Comment se porte le chant choral au Sénégal ?
Au niveau du secteur de la musique chorale au Sénégal, nous avons un problème de rapport en termes de professionnalisme. C’est une musique d’essence amateur qui est surtout exercée dans les églises, pas encore dans les autres secteurs comme les écoles, les quartiers, les entreprises comme ça se fait ailleurs. Et malheureusement, le secteur souffre d’un manque de professionnalisation. La pratique reste encore amateur. On croise le fer aussi avec le marché de la musique parce qu’on ne nous laisse pas beaucoup de place. La musique chorale a une connotation religieuse alors que nous par exemple, depuis qu’on a créé le mouvement panafricain, développons une musique qui s’appuie sur le patrimoine culturel africain autochtone, des différentes ethnies du Sénégal, que nous essayons de transcrire sur des partitions afin de les produire sur des scènes et qu’elles puissent traverser le temps puisque nous sommes dans une ère de modernité où vous n’existez pas au niveau de l’électronique, des plateformes numériques, vous n’existez pas. La troisième difficulté, c’est la circulation des artistes. En général, quand vous parlez de chorale, c’est toujours de grands groupes, entre 20, 30, 50 personnes. Et pour faire circuler ces personnes-là, on est confronté à des problèmes de visa quand on dépasse l’écueil financier qui est souvent très problématique. Au niveau des subventions, on les accorde à tout ce qui est activité au plan laïque. Mais quand il s’agit d’activités religieuses, les pouvoirs publics ne peuvent pas intervenir. Donc, non seulement le problème de la diffusion dans des plateformes, mais aussi celui au niveau des publics et des salles qui soient en mesure de recevoir ces salles. Aujourd’hui, nous sommes vraiment satisfaits qu’il puisse y avoir quelque chose comme le Dmx pour nous permettre de confronter nos expériences aux autres formes de musiques comme celle urbaine. A travers cet échange, on espère s’inspirer des expériences réussies qu’ils ont pu mener pour booster encore plus la musique chorale.
Et la solution serait d’amener la musique chorale dans les lieux de spectacle…
Même au niveau de l’église, les chorales ont déjà un public. Mais c’est un public restreint. Il n’y a pas que la forme du chant choral en termes de répertoire religieux. Il y a aussi le répertoire profane qui est beaucoup plus vaste et qui nous parle plus parce qu’il nous permet de nous enraciner davantage dans nos cultures, de pouvoir la porter et la vendre par rapport à la globalisation, et de pouvoir la défendre aussi dans ce dialogue des cultures dont parlaient feu le Président Senghor. Dans cette calebasse de la mondialisation, il serait bien aussi que nous, Africains, puissions apporter notre spécificité et notre diversité. Et ça, c’est un devoir pour chacun de travailler à collecter le patrimoine chanté local, à essayer de lui faire traverser le temps.

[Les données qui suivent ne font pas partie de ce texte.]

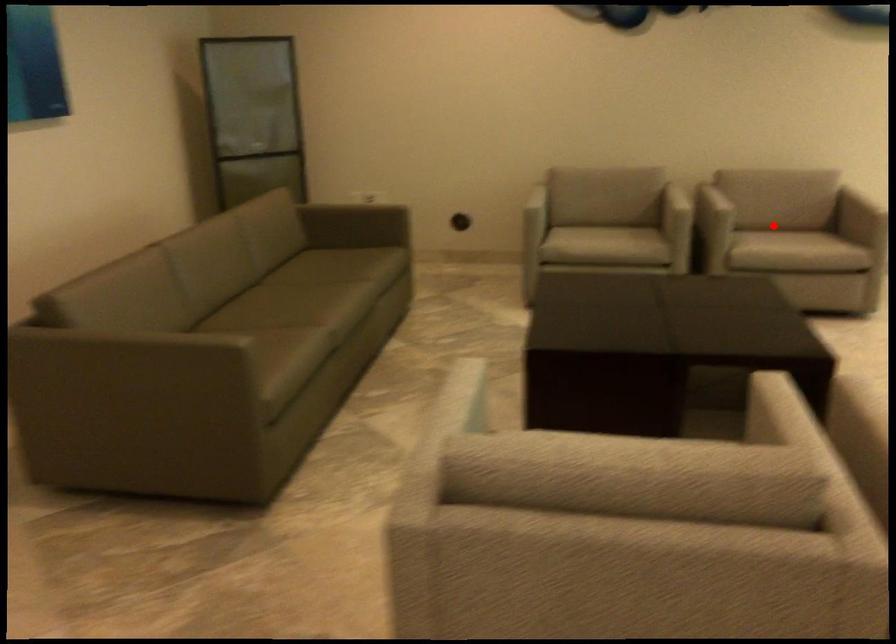
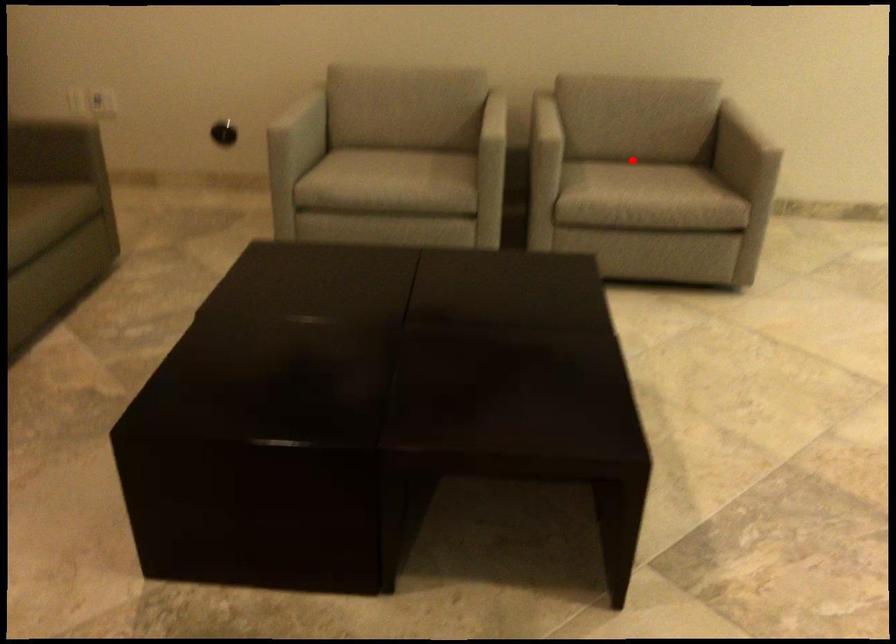
I am providing you with two images of the same scene from different viewpoints. A red point is marked on the first image and another point is marked on the second image. Is the marked point in image1 the same physical position as the marked point in image2?

Yes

Combien de chorales y a-t-il au Sénégal ?
On est en train d’y travailler. L’année dernière déjà, on m’avait posé la même question et j’avais recensé, rien que dans la région de Dakar, 300 chorales. C’est vous dire qu’au niveau du Sénégal, si on multiplie par une moyenne de 50 choristes, vous voyez ce que ça fait. Et avec l’intérieur du pays où on a des chorales qui ne sont pas très connues ou moins formelles, vous pouvez imaginer le grenier d’artistes et le marché que cela pourrait permettre de développer en termes de valeur ajoutée au Produit intérieur brut (Pib).
Au niveau de votre confédération, est-ce que vous avez des projets pour vulgariser le chant choral ?
Cela a toujours été notre objectif. Déjà, nous avons travaillé à la formation des acteurs en travaillant à la formation des formateurs. Les chorales sont toutes dirigées par des chefs et le métier de chef de chœur n’est pas en tant que tel reconnu au Sénégal. Il n’est même pas enseigné à l’Ecole des arts. Donc les gens apprennent par imitation, par mimétisme. Nous avons fait intervenir des spécialistes qui sont venus de l’Europe avec la Fédération internationale de la musique chorale pour qu’ils puissent piloter des stages et on a pu former une cinquantaine de chefs de chœur pour leur permettre de connaître les bases de la direction de chœur parce que ce ne sont pas seulement les aspects techniques. Il y a aussi les aspects pédagogiques et humains, en termes de gestion d’effectifs, de ressources humaines.